» Data

********************

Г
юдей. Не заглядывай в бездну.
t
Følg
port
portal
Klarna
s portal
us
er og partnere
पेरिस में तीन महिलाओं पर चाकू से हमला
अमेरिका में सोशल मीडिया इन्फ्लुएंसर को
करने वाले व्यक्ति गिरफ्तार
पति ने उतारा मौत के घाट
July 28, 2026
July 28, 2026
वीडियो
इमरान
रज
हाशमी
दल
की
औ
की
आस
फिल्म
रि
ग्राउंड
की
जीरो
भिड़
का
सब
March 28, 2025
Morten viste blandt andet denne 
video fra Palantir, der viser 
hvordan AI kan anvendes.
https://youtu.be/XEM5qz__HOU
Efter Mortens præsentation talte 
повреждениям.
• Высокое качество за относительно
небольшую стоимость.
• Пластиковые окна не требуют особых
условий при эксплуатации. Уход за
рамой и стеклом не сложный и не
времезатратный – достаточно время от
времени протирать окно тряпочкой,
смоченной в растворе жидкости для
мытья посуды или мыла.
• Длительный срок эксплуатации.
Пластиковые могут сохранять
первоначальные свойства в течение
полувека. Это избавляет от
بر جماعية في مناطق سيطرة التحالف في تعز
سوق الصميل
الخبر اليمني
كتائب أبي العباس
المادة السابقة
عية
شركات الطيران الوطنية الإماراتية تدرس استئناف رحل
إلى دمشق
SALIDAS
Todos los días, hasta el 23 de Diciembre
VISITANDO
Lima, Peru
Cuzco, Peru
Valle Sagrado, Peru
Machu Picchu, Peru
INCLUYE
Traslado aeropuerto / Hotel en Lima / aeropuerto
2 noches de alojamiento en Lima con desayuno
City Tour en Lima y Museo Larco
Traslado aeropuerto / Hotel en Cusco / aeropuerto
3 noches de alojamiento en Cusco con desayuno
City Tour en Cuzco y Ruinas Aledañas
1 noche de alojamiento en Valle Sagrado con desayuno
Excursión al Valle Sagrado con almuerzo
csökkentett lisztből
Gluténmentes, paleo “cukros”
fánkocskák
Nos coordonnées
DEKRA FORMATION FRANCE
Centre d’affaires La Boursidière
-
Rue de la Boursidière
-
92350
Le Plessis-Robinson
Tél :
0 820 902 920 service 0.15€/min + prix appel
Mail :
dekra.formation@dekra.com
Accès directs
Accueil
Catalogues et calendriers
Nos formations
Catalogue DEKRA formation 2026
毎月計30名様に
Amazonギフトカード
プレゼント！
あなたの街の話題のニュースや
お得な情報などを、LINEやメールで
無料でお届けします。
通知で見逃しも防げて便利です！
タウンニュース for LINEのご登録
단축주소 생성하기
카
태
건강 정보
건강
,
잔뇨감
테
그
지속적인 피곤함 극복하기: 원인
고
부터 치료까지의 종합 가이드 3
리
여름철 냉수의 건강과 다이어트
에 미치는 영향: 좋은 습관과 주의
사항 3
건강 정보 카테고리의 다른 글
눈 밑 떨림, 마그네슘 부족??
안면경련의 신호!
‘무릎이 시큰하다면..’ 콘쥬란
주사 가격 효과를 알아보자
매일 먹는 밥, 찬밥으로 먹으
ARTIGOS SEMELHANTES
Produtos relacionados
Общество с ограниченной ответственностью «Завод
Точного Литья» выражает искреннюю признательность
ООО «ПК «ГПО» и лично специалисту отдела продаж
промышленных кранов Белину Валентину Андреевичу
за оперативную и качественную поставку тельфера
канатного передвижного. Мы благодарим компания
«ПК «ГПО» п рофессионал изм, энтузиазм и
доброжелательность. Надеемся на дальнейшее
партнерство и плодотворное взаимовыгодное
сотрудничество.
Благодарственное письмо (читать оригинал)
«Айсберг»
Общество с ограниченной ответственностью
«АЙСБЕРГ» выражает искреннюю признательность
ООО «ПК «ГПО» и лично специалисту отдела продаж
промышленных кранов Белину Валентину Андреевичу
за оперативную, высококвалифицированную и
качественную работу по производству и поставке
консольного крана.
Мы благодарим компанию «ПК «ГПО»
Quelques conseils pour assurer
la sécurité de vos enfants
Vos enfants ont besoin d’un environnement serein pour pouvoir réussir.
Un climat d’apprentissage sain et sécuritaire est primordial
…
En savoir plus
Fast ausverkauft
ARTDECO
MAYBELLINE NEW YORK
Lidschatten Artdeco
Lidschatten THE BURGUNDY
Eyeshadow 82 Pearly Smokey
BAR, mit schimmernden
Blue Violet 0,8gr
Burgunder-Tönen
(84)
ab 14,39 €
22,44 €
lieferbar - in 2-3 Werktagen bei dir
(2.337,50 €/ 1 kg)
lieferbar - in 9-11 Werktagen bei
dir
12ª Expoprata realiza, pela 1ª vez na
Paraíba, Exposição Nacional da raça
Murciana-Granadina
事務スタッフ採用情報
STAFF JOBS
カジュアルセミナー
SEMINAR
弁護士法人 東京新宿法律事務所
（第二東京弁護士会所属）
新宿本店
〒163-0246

********************

» Exercise objective
The expected response is the material above given again line by line, from its first line to the line holding "https://youtu.be/XEM5qz__HOU", inclusive.

» Output for this exercise
Г
юдей. Не заглядывай в бездну.
t
Følg
port
portal
Klarna
s portal
us
er og partnere
पेरिस में तीन महिलाओं पर चाकू से हमला
अमेरिका में सोशल मीडिया इन्फ्लुएंसर को
करने वाले व्यक्ति गिरफ्तार
पति ने उतारा मौत के घाट
July 28, 2026
July 28, 2026
वीडियो
इमरान
रज
हाशमी
दल
की
औ
की
आस
फिल्म
रि
ग्राउंड
की
जीरो
भिड़
का
सब
March 28, 2025
Morten viste blandt andet denne 
video fra Palantir, der viser 
hvordan AI kan anvendes.
https://youtu.be/XEM5qz__HOU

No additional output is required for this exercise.